Люба замолчала. Туликов поднял от книги голову. И оба они засмеялись…
А дальше все получилось здорово! Подошел Олег, я молча встала, мы взялись за руки и пошли. Дошли сначала по дорожке в гору, потом свернули и шли уже по траве, высокой и теплой, а вокруг были редкие деревья. И мне ничего больше не надо было. И Олегу, я теперь знала это, тоже… Мы легли на траву, прижались друг к другу плечами. Я опустила подбородок к самой земле. И Олег тоже. Сразу стало как в джунглях: травинки превратились в высоченные деревья, цветы, как пальмы, упирались в небо, переломанные веточки были непроходимым буреломом. Вдруг на поляну, тяжело переваливаясь, вышел жук величиной со слона.
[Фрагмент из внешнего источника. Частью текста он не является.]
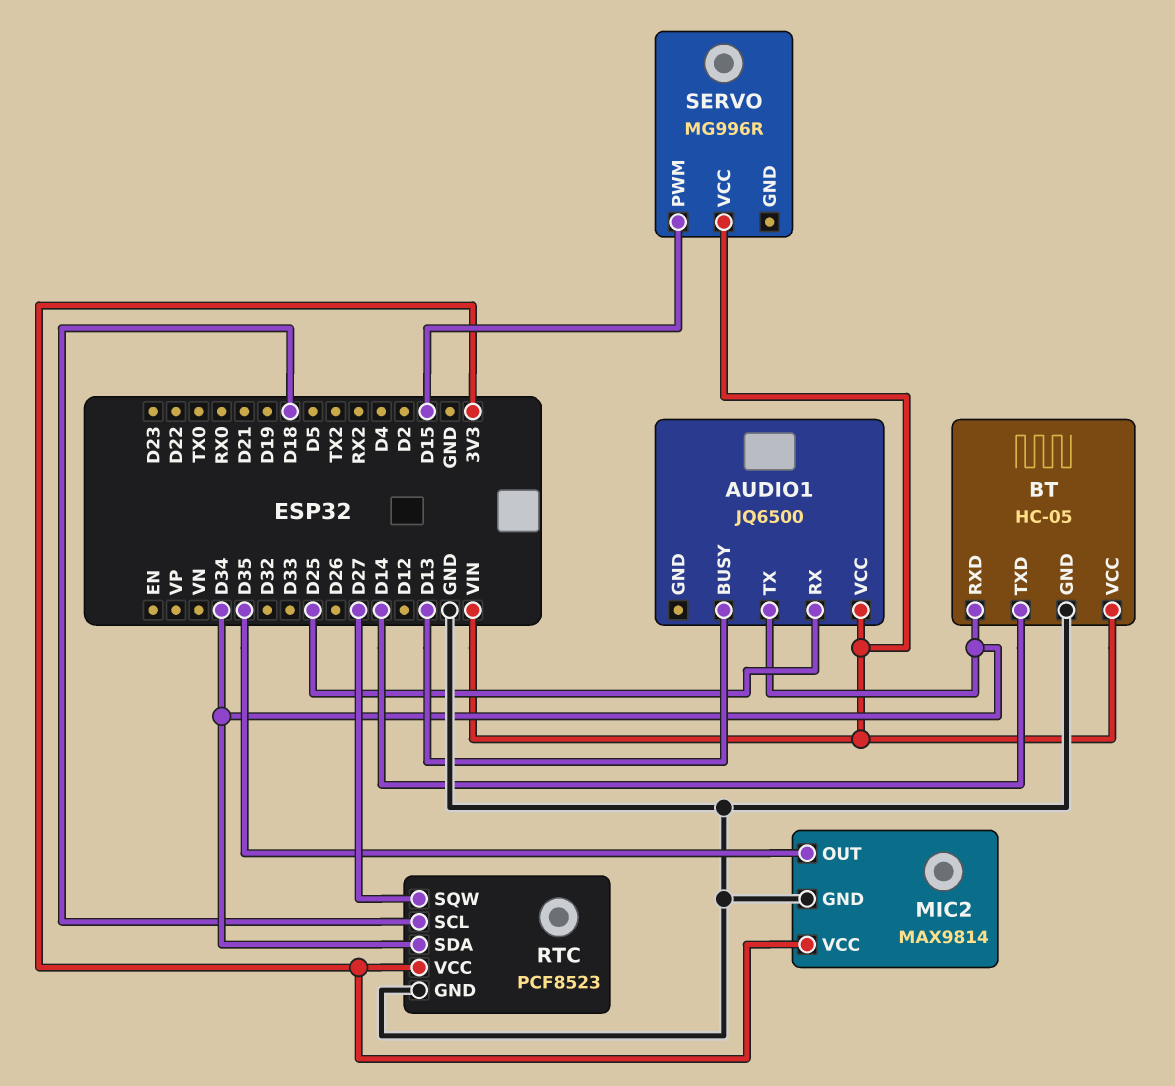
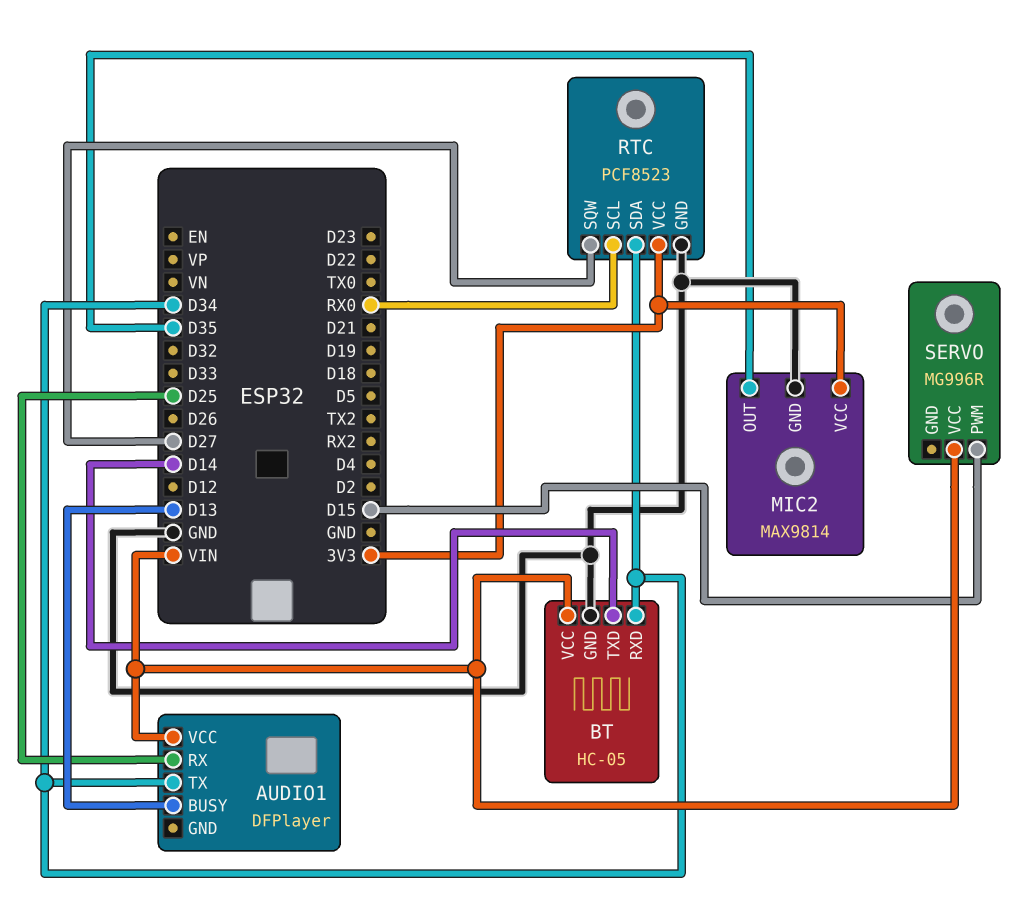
AUDIO1: JQ6500 -> DFPlayer
RTC pin SCL: D18 -> RX0

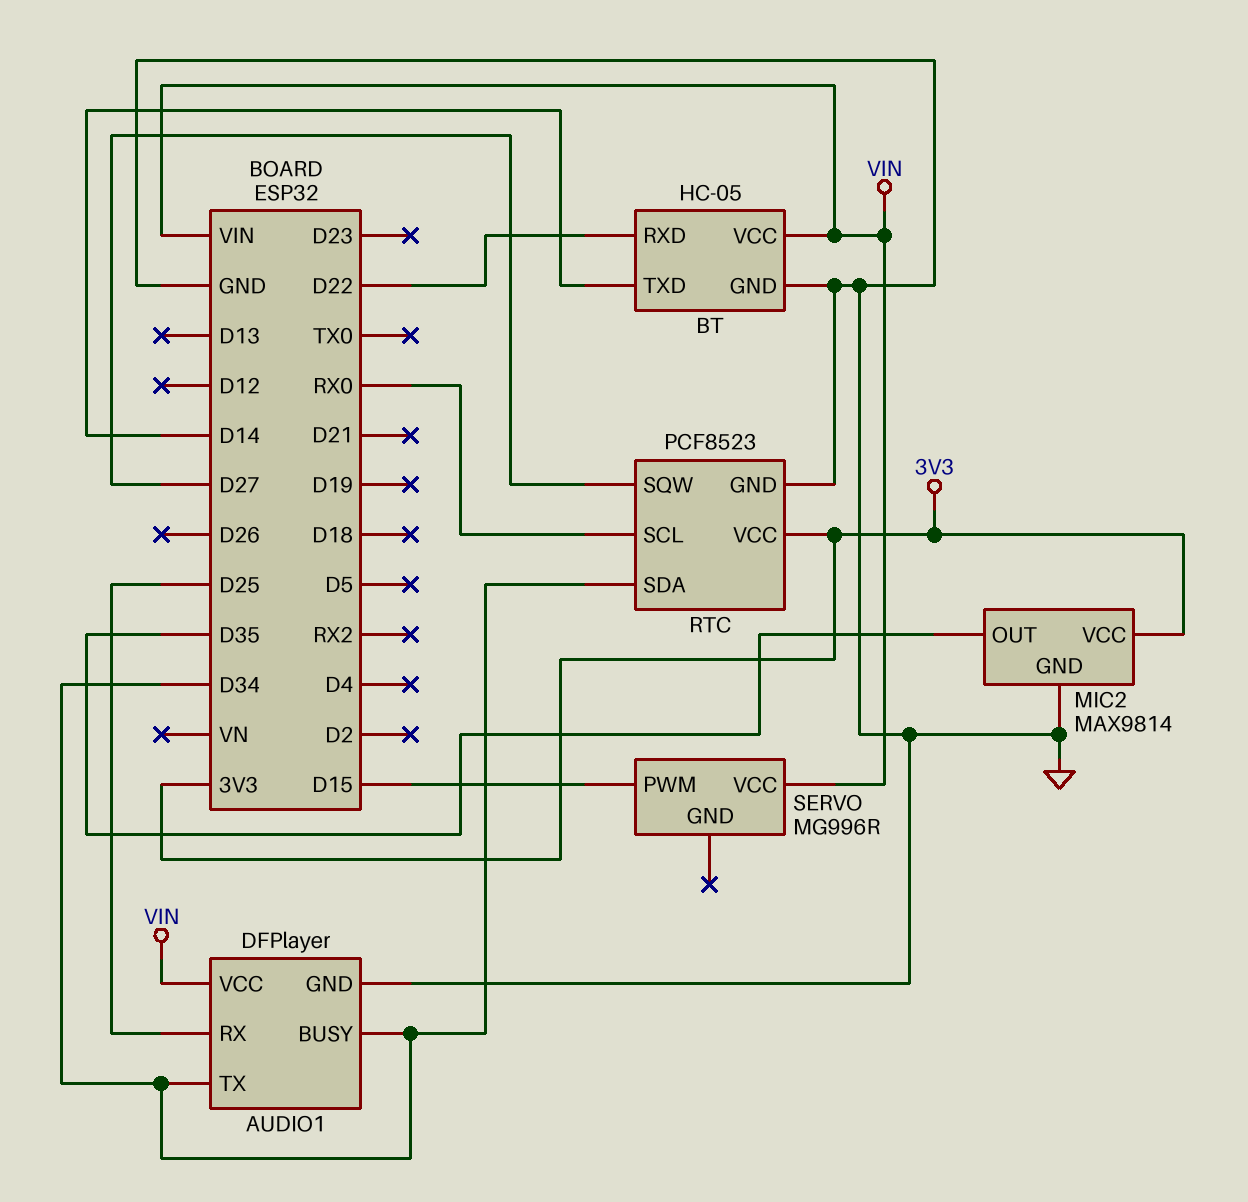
AUDIO1 pin BUSY: D13 -> D34
AUDIO1 pin GND: none -> GND
BT pin RXD: D34 -> D22

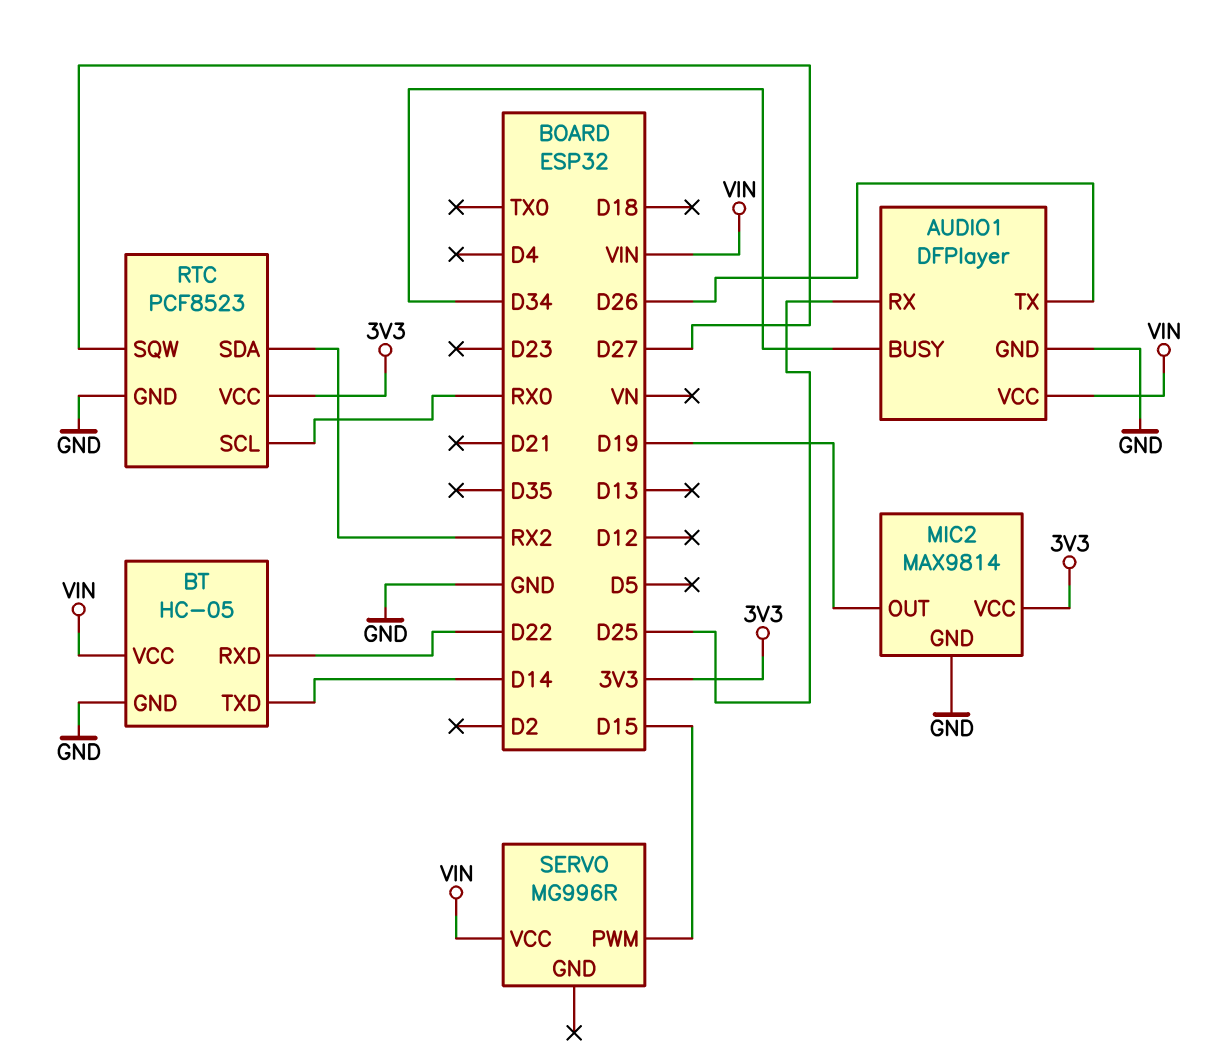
AUDIO1 pin TX: D34 -> D26
MIC2 pin OUT: D35 -> D19
RTC pin SDA: D34 -> RX2

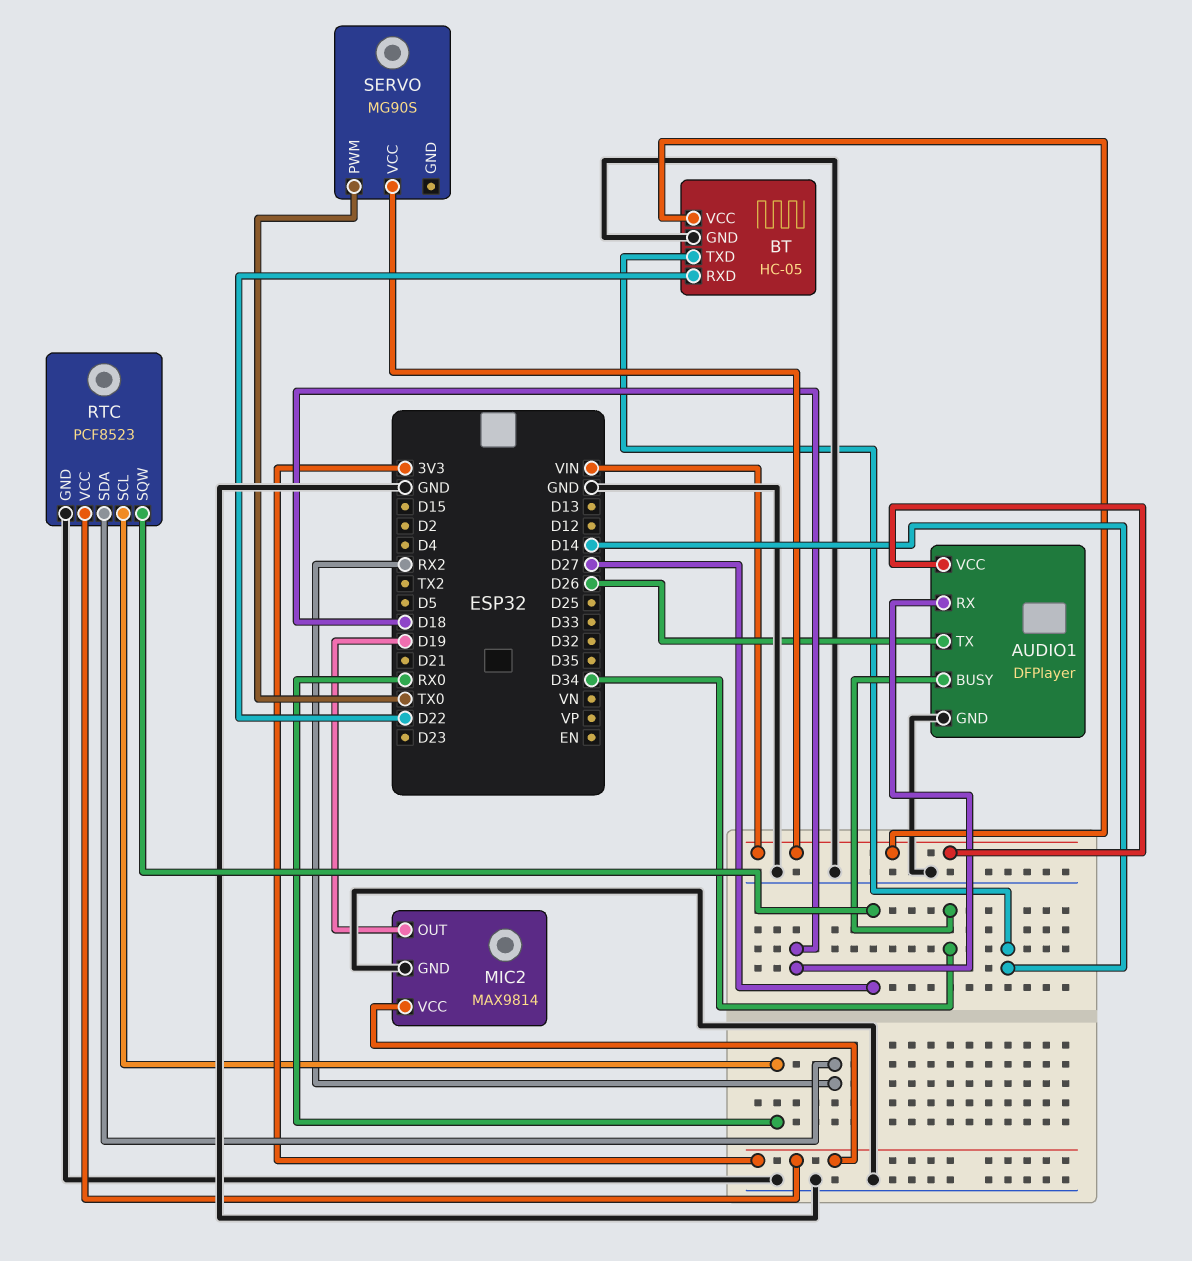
AUDIO1 pin RX: D25 -> D18
SERVO: MG996R -> MG90S
SERVO pin PWM: D15 -> TX0

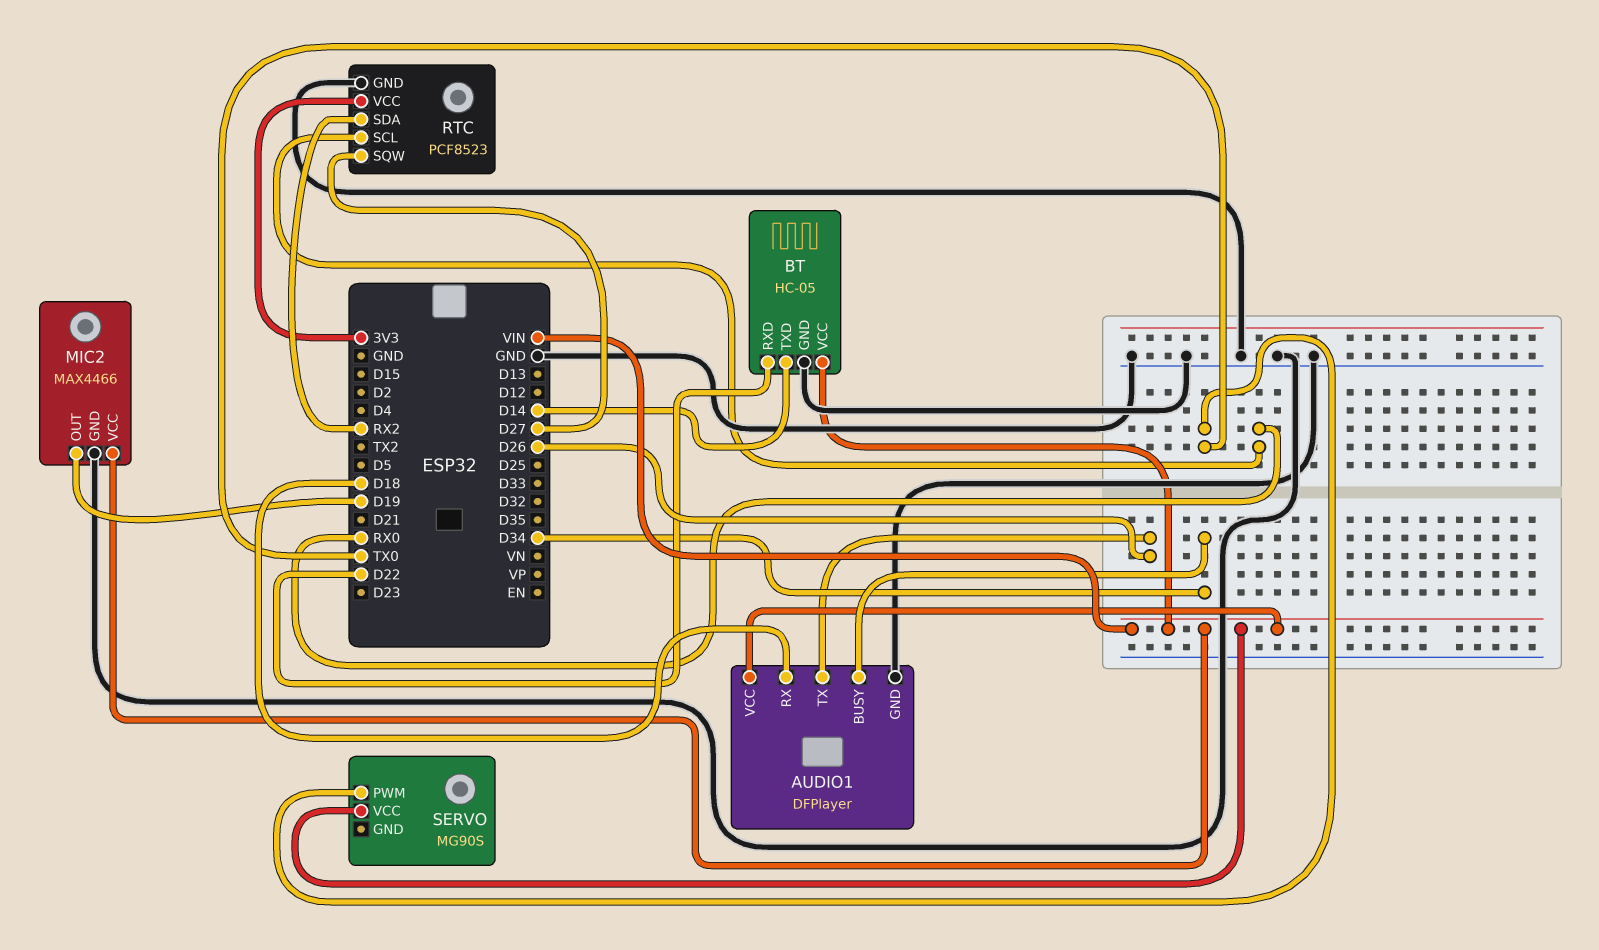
MIC2: MAX9814 -> MAX4466
MIC2 pin VCC: 3V3 -> VIN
Я упала в обморок, а Олег кинулся к чудовищу. Потом жук держал меня в лапах и летел высоко в небе, а Олег бежал внизу, в диких зарослях, задирал ко мне голову, что-то кричал, спотыкался, падал… Потом я лежала на земле, а Олег, схватив огромный ствол дерева, шел прямо на жука, бил его, как тараном. Жук упал, Олег подбежал ко мне, опустился, рядом, обнял…
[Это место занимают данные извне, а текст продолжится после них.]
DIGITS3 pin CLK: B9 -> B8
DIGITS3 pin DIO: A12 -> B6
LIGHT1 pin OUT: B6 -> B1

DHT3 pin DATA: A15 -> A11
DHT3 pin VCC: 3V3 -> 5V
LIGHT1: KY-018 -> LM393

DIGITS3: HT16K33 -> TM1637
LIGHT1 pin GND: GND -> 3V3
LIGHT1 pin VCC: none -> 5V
Я повернулась к Олегу, увидела его лицо, точно такое же, как там, в джунглях, когда он спас меня, и мы поцеловались…
16
Я влетела к нам домой. Альма, радостно повизгивая, ткнулась мордой мне в колени. Я присела, стала гладить ее, щелкнула по носу.
Она вывернулась, лизнула меня в щеку. Я обеими руками сжала ее голову и прошептала в мохнатое ухо:
— Подожди, я тебя с Олегом познакомлю: он тебе понравится! Ох как здорово все!..
— Иди молочка попей, — сверху, из окна, негромко сказала мне мама.
Она, задержав в руках спицы, смотрела на меня, удовлетворенно улыбаясь. Из-за ее спины выглядывал отец и тоже улыбался мне глазами. Он сказал:
— Брось ты собаку тискать, три-четыре, перемажешься…
А на лице у мамы было написано: «Ничего, ничего, все это понятно…» Я сообразила, что за время нашего знакомства с Анатолием они впервые видят меня такой откровенно счастливой и рады, что все идет хорошо и я отношусь к нему, как должно, если так довольна поездкой. Но эта мысль об Анатолии мелькнула и тут же исчезла.
Я взбежала по лестнице, кинулась к маме, стала целовать ее.
— Ну, ну, ну, — ласково бормотала она, гладя мою голову. — Вот и хорошо, вот и хорошо. У Локотовых ужинала?
Я села к столу и только теперь почувствовала, как проголодалась. Молоко было холодным, а хлеб мягким, пахучим.
— Ну и ешь ты, Танюшка, три-четыре, — удивленно проговорил отец. — Будто за плугом ходила.